Emotions were running high Wednesday morning as 46-year-old Valarie Rena Patterson appeared in court for the first time since being accused of causing the death of 5-year-old who attended the day care center where she worked in Mobile.

Patterson was arrested and charged with “abuse of a corpse” after voluntarily speaking with police investigating the death of Kamden Johnson, whose body was found in a driveway on Demetropolis road Aug. 21.

Valarie Rena Patterson, a 46-year-old daycare worker, was charged with “corpse abuse” after the body of a five year old was found in a drive way in Mobile Aug. 21. (Metro Jail)

On Wednesday morning, Mobile County District Attorney Ashley said Patterson’s charges had been upgraded to manslaughter. The disclosure gave the first indication of Johnson’s death being treated as a homicide, even though authorities haven’t disclosed what his cause of death is believed to have been.

A bond hearing for Patterson was delayed Wednesday morning, but despite the lack of legal action, the hearing became quite the scene when the defendant’s son, 24-year-old DeMarcus LeAndrew Lymon, crossed the bar separating the public gallery from the officers of the court to make contact with his mother.

Lymon was quickly tackled by several police officers who were in the courtroom at the time, including Mobile Police Chief Lawrence Battiste. After things settled down, Battiste said Lymon claiming to be attempting to “hug” his mother as she was being escorted from the courtroom.

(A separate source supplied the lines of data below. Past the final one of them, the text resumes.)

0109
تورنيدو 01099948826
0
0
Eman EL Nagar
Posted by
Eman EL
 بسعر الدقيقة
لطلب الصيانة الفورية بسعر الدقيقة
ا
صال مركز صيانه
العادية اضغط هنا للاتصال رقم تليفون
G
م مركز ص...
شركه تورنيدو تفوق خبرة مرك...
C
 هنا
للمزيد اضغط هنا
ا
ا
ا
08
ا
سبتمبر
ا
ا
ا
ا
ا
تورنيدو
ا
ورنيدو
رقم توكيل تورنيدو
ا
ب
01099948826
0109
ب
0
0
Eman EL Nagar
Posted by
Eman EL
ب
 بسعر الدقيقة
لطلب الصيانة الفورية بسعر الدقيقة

“He approached the area of the judge’s bench without permission and was somewhat aggressive. So, he had to be taken into custody,” Battiste said afterward. “It’s unfortunate because of the high emotions involved in this type of case. I don’t know what prompted him to act in that manner, but we were able to get him under control without harming him.”

DeMarcus LeAndrew Lymon, 24, was arrested for trying to make contact with his mother as she appeared for a bond hearing in a Mobile County courtroom.
(Metro Jail)

Asked if he believed Lymon was acting violent, Battiste said, “he was not violent from the perspective of throwing punches, but he approached an area that he should not have approached, and he was not compliant with us as we asked him to move back.”

Lymon was booked into the Mobile County Metro Jail on Wednesday, and will face a single charge of “interfering with judicial proceedings.”

The drama in the courtroom Wednesday was the latest twist in an emotional investigation that has garnered attention from Alabama Gov. Kay Ivey due to its ties to the unlicensed day care center Johnson attended and where Patterson was employed.

As Lagniappe previously reported, police say Patterson was an employee of the Community Nursery and Preschool Academy on Hillcrest Road — a facility operated by Community Church Ministries, Inc.

According to the Alabama Department of Human Resources, Community Nursery and Preschool Academy is not licensed by the state due to an Alabama law that allows “religious exemptions” for day care centers tied to a faith group.

In recent years, momentum has been growing to change that law. Legislators nearly passed a bill that would have ended religious exemptions earlier this year, though it ultimately failed.

However, while speaking at the Association of County Commissions of Alabama (ACCA) convention in Orange Beach this morning, Ivey told reporters she believes if anyone operates a childcare center in Alabama, they “need to be licensed by the state.”

Those in the area of Community Nursery and Preschool Academy on Tuesday said many parents had come either to remove their children from the care of the business, while others were seeking answers from the owners.

One of the biggest concerns for some has been Patterson’s criminal history, which does not appear to have precluded her from working at the day care center. According to court and jail records, Patterson has 12 prior arrests in Mobile County and Florida including multiple charges for theft, writing bad checks and at least one charge for “negligent driving with kids in the car.”

Community Church Ministries, which state records indicate is owned by Pastor Carl Coker and his wife, Angela Coker, released a statement on Facebook regarding the incident Tuesday afternoon. However, the post never mentioned Johnson or his family, and more than anything appeared to be a defense of the businesses’ reputation.

“For years we have won your hearts, spreading love to your kids throughout Mobile. Before yesterday, we were on everyone lips as one of the top centers in Mobile,” the statement read. “We are still people of character, people of integrity and people of [an] abundance of love. Through all of this, God will prevail. He will get the glory.”

The statement said the community should be “praying for all those involved,” adding that “both victims and the alleged accusers are a part of us.” It also asked people to “stop spreading your assumptions and putting the spirit of fear and anger in innocent people.”

That post has since been deleted, though the Cokers did appear to be more conciliatory during an interview with NBC 15’s Muriel Bailey Tuesday. They told the station they’d been “devastated” by the incident, but insisted that whatever happened to Kamden Johnson didn’t occur at their day care center.